The new commemoration event hosted by Tūnohopū Marae Trust was "a real success" chairwoman Norma Sturley said.
"I actually didn't expect this many ... It is incredible."
She credited the organising team of about half a dozen people, saying she was "just the umbrella".
Sturley said the future of the event would depend on sponsorship, but she had already been approached by people and organisations wanting to be involved next year.
In 2018, Waiariki MP Tāmati Coffey called for Rotorua's Lakeside concert to fall on Waitangi Day due to the absence of a local celebration on February 6 at the time.
For the Love of the People met that need in Rotorua, he said among the crowds yesterday.
"For all of its [Waitangi Day's] blood, sweat and tears that we've had as a country ... We need to acknowledge it in some shape or form. And this is great. This makes me smile, getting everybody together ... because we are one nation, many peoples."
He said New Zealand had "a long way to go in terms of actually honouring the treaty but we need to also celebrate our successes too".
He hoped to see the event return in future, as did Rotorua mayor Steve Chadwick.
"I think it's the 'tātau tātau' way ... Multiculturalism is really expressed at the right place and time here. I've been so thrilled."
It was a particularly emotional day for her, also being the birthday of her late husband John who was a prominent Māori lawyer in Rotorua.
"He'll be smiling today."
She thanked the trust and villagers for opening up their back yard to the community.
"It is so appropriate ... Because this is the place we always called 'Parliament' in Rotorua. Big discussions happen here. Today a lot of people are sharing joy and love and that's what we need."
She opened the five-hour event with kaumātua Monty Morrison and Rotorua Lakes Council Te Ahurei cultural adviser Arapeta Tahana, followed by kapa haka performances on stage.
The heart of the village was filled with stalls with kai, tickets to upcoming events, club registrations, mirimiri massage, traditional health products, community organisations and charities and art among the buildings and steaming earth.
The waiata rang out from performers on the stage all day, as did the screams of glee from tamariki playing on the nearby bouncy castles.
By 1pm, 1500 people had already come through just one of the two main entrances.
Kaumātua walked with their sticks and frames, parents walked with their prams, and about midday the parade of nations walked with their flags from all over the world.
Taiwanese Rotorua Lakes councillor Fisher Wang said the parade of locals in cultural dress was "heartwarming".
"Everyone has a smile on their face."
Priscilla Te Hau joined her grandchildren Kyza, 3, and Teina, 2, and their mother Cheylon Te Hau at the children's tent at their marae.

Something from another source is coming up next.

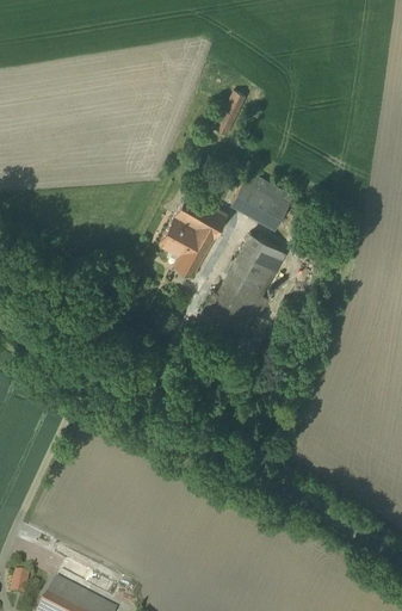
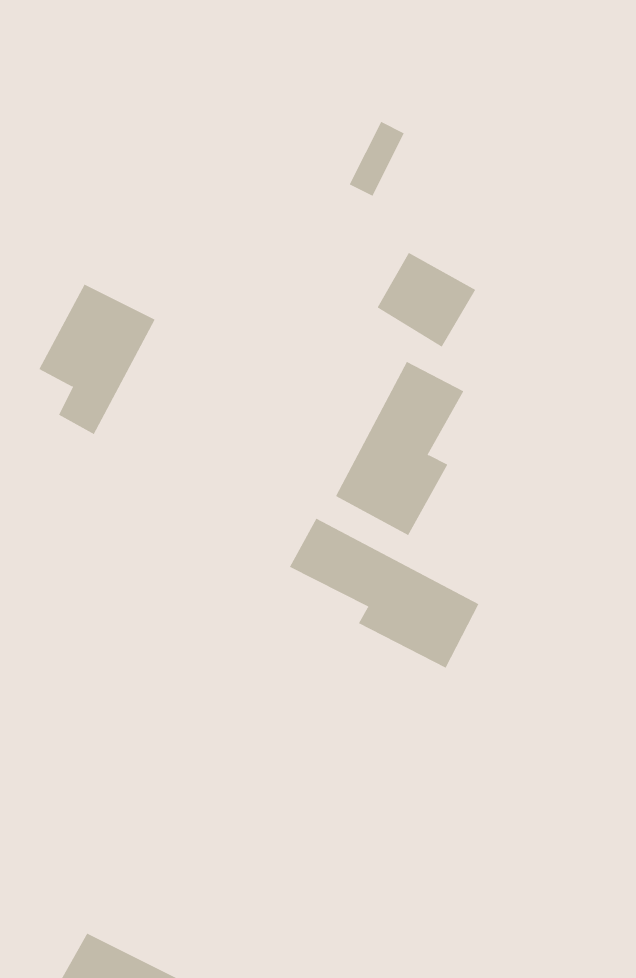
building: [157,191,228,282] -> [38,284,156,435]
building: none -> [289,518,479,668]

Priscilla said they had seen "a lot of whānau who we don't see on the regular" and likened the event to "healing".
"Today is about reconnection... It's important for them [Kyza and Teina] to know where they come from."

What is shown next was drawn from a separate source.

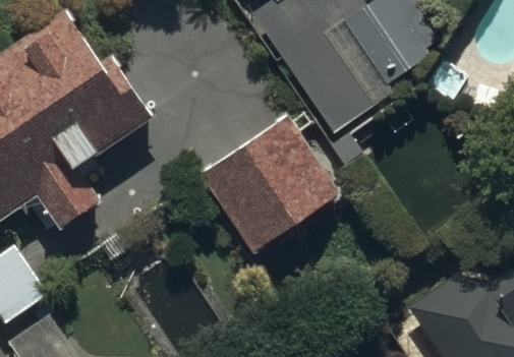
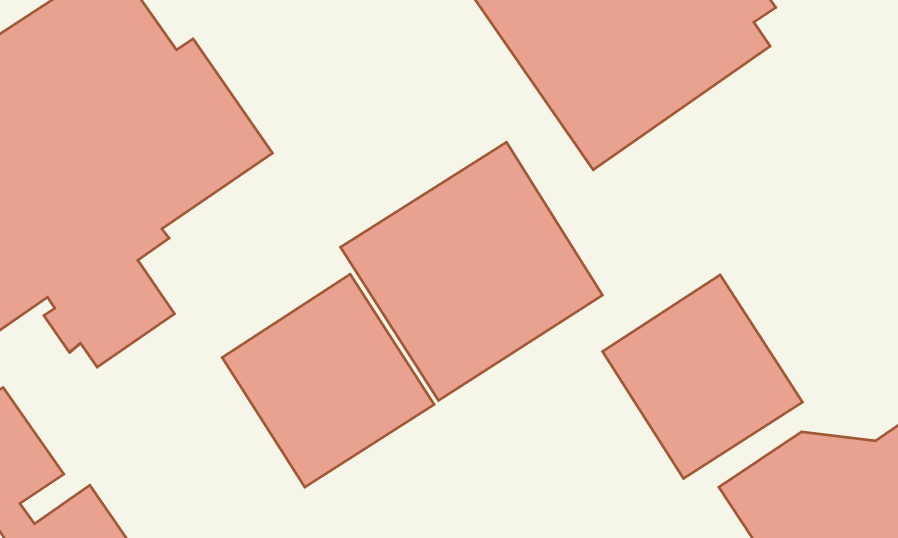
building: none -> [222,274,434,487]
building: none -> [603,275,802,478]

She remembered going to Waitangi with her grandmother for the national day in Northland as a child and hoped her grandchildren would also have early memories of the anniversary.
"We need to learn and understand how to move forward together while still holding onto our mana whenua. As long as the hurt is acknowledged I think we should be able to move on."
Rotorua man Bert Poi enjoyed the kai and entertainment with friends.
He said the country had had "some really bad times" but the event was a "peaceful" acknowledgement.
"It is beautiful. It's a lovely day."
For the Love of the People
The event stemmed from the Aronui Māori Market at the pā in September last year.
The stalls and play areas stretched from the Lakefront to the edge of Utuhina Stream.
They included a live mural display, talks, te teo sessions, cooking demos, a Tū Kaha Jiu Jitsu display, bouncy castles, kūmara planting, digital learning, and a hauora area.
Visitors were taken on tours and waka rides.
Bands, DJs, films and even a fashion show entertained on the stages.
The day opened and closed with karakia.